As we journey deeper into the next decade, we will see many of the widely-held assumptions related to ‘digital commerce’ challenged and upended – to quote Peter Drucker, “the greatest danger in times of turbulence is to act with yesterday’s logic”. Designing future-fit commercial strategies may require reframing and updating our understanding of three critical concepts, so as not to fall victim to “yesterday’s logic”:

Digital

This year’s World Economic Forum agenda stated that “3G and 4G were designed to put the world in the palm of our hand… 5G is designed to take our hand out of the equation”. Whereas digital has been understood as another space, separate to our physical existence, looking ahead, that line between ‘digital’ and physical disappears completely. The Spatial Web will coat our physical environments with invisible layers of intelligence, and tangible, physical things will be recreated in virtual spaces, all without conscious engagement with handheld or wearable devices.

Retail

The evolution of ambient digital intelligence implies that any and every space, physical or digital, has commercial potential in 2030. Firstly, this calls for us to reevaluate the role of physical space in retail, which should increasingly be seen as a point of contact, fulfilling social and emotional expectations – not just a functional point of sale. Secondly, when every space has commercial potential, it is the job of marketeers and retailers to work together to optimise and ease the path to purchase, which might mean enabling access to new kinds of marketplace, new payment or ownership models, or even authenticating transactions. Retail is about service provision in 2030, not just sales.

Consumer

Even the label of ‘consumer’ (which implies passively receiving, and unknowingly assuming responsibility for the outputs of a linear supply chain) is becoming outdated. Connectivity, social values and regulatory pushes flatten the information landscape and democratise access to the marketplace.

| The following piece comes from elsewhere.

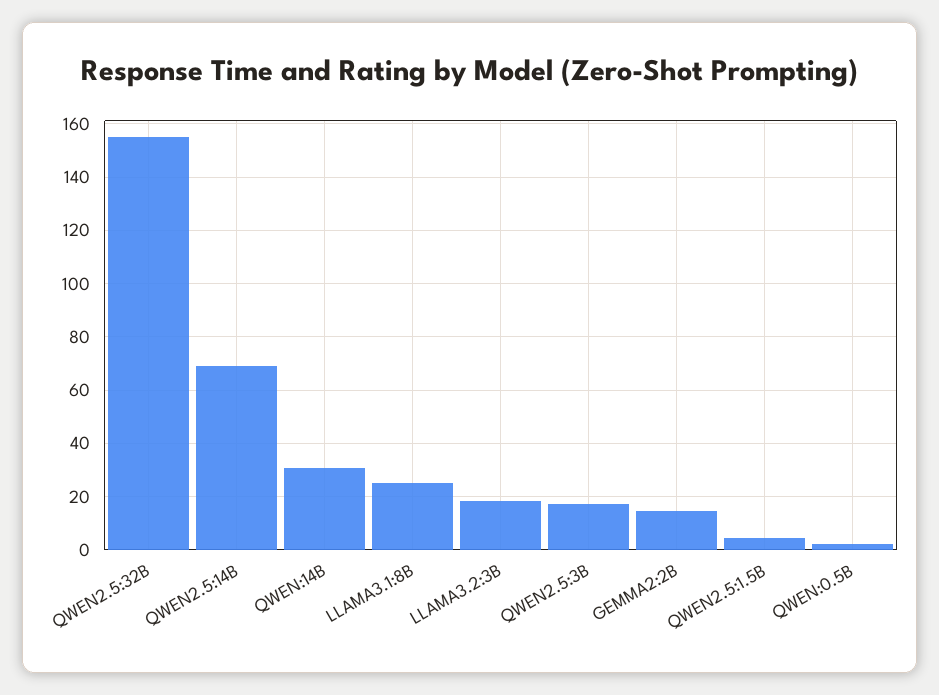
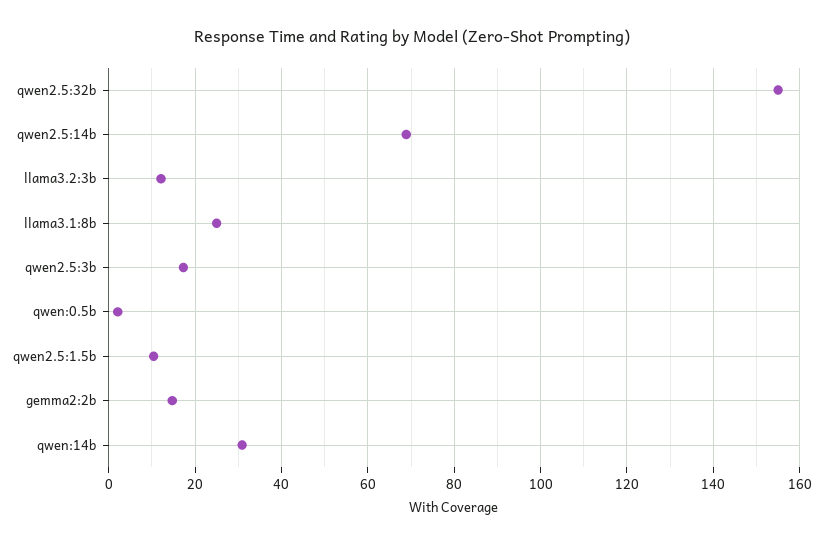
LLAMA3.2:3B: 17.5 -> 12
QWEN2.5:1.5B: 5 -> 10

We can therefore anticipate a 2030 in which individuals are ‘nested’ within human-centric ecosystems and ‘closed loop’ supply chains, in which people contribute as much as they consume, and in which value exchanges are better understood.

Big Tech players are the frontrunners in serving ‘citizens’, not consumers – they invest heavily in understanding people based on their interactions with their community and the world, not just through their purchase histories. Digital citizenships (i.e. subscribing to Apple or Amazon or WeChat’s constellation of services in exchange for data and fees) are fast becoming more influential in our daily lives than our national citizenships. It’s not hard to imagine a future in which those subscriptions provide us with more personal value than our taxes afford us from public services.

The terms that we probably all use multiple times in our working day – digital, retail, and consumer, are packed with assumptions that limit our ability to consider futures that are more holistic, more nuanced and more honest (or less hackneyed!). It is the ambient digital wrapper around our societies and spaces that will allow for smarter ecosystems of service provision. And advanced digital infrastructure will make any space a commercial opportunity for established brands – but also for people, who will be making, marketing, selling and sharing in myriad ways. Designing commercial strategies fit for 2030 requires this critical reframing of digital as ambient, retail as a service, and consumers as citizens.